Root cause: unmatched requests have request.url_rule is None, so reading .rule raises.
Remediation: guard with request.url_rule.rule if request.url_rule else "<unmatched>", which both fixes the crash and collapses all unmatched traffic into a single low-cardinality series.
Metrics differ on every scrape under gunicorn
Error signature: totals fluctuate and never accumulate; numbers look far too small for the real request rate.
Root cause: prefork workers each own a private registry and the scrape lands on one of them.
Remediation: set PROMETHEUS_MULTIPROC_DIR, render the scrape through MultiProcessCollector on a fresh CollectorRegistry, and add the child_exit hook. Detailed wiring lives in the Prometheus client instrumentation guide.

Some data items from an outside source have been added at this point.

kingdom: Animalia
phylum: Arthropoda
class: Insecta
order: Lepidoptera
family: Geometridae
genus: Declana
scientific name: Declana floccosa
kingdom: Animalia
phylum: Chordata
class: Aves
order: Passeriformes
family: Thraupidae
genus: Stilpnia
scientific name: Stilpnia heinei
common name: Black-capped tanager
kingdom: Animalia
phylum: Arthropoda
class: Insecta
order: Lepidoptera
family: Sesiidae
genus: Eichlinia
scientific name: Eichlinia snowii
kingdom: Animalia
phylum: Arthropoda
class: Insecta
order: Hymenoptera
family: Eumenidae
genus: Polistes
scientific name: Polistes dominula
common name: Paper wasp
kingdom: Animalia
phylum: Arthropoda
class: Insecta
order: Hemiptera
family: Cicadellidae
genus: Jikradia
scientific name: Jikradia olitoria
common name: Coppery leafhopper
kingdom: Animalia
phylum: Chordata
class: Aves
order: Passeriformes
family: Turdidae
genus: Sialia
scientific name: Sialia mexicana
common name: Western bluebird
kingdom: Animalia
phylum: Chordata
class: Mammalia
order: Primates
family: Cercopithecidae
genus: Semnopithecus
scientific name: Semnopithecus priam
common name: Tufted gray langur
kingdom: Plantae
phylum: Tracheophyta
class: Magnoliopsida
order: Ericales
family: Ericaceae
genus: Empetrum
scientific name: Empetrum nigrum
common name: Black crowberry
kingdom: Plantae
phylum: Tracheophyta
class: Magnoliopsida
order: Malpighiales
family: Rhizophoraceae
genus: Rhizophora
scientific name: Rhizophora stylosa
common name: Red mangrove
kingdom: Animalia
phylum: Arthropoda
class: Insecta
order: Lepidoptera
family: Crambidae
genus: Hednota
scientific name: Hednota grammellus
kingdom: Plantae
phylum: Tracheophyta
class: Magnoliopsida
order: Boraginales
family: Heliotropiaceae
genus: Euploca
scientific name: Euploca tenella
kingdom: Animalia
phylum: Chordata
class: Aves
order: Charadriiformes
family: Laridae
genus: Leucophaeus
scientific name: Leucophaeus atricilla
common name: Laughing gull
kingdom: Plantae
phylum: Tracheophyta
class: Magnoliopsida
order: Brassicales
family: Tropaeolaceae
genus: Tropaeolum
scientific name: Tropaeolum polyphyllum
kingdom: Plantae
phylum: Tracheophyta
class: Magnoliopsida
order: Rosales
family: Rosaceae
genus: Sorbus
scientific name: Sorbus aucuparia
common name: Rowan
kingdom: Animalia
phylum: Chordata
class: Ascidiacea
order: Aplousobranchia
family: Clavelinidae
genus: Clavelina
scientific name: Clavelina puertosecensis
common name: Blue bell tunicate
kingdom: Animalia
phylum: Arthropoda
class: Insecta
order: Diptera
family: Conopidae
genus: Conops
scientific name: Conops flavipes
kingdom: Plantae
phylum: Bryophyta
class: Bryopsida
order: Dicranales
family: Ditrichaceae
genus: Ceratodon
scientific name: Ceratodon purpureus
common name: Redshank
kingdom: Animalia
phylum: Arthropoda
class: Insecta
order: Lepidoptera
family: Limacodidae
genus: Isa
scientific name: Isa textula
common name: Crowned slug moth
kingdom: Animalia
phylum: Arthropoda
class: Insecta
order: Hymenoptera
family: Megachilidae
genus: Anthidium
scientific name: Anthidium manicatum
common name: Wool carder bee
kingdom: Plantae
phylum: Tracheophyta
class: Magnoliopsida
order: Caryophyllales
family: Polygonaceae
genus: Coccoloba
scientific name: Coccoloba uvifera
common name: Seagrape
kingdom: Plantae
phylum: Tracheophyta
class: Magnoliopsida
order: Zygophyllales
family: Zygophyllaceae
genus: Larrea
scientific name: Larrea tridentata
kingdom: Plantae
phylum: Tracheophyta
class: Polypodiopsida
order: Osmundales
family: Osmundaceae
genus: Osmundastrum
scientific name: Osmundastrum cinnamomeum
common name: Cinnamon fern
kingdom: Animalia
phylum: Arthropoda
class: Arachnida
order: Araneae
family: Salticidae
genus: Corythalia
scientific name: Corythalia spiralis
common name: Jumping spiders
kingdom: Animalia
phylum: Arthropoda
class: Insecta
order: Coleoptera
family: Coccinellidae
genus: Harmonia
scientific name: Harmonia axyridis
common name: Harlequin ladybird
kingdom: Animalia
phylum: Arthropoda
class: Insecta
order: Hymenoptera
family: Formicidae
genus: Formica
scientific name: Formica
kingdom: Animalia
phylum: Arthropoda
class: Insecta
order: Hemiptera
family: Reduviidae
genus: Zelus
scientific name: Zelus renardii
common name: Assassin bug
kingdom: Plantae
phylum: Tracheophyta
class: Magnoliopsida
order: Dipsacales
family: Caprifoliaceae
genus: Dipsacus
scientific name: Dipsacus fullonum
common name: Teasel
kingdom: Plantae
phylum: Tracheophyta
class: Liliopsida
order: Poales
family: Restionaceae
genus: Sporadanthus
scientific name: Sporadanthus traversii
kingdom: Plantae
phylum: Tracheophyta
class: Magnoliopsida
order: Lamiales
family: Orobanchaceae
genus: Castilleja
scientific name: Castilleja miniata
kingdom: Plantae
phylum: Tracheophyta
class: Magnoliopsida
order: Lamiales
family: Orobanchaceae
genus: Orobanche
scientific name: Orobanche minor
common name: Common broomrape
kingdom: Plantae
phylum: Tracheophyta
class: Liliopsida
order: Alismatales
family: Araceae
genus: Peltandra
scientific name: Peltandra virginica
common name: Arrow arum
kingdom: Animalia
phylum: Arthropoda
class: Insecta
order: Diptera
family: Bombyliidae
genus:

Frequently Asked Questions
Do I need prometheus-flask-exporter to instrument Flask?
No. The official prometheus-client gives you everything: define a Counter and Histogram, record them in before_request and after_request hooks, and mount make_wsgi_app on a route. The exporter is a convenience wrapper, not a requirement.
Where do I get the route label without exploding cardinality?
Use request.url_rule.rule, which is the route pattern such as /users/
Why are my Flask metrics inconsistent across gunicorn workers?
Each prefork worker keeps its own registry, so a scrape sees one worker. Set PROMETHEUS_MULTIPROC_DIR and render the scrape through a MultiProcessCollector, and call mark_process_dead in the gunicorn child_exit hook.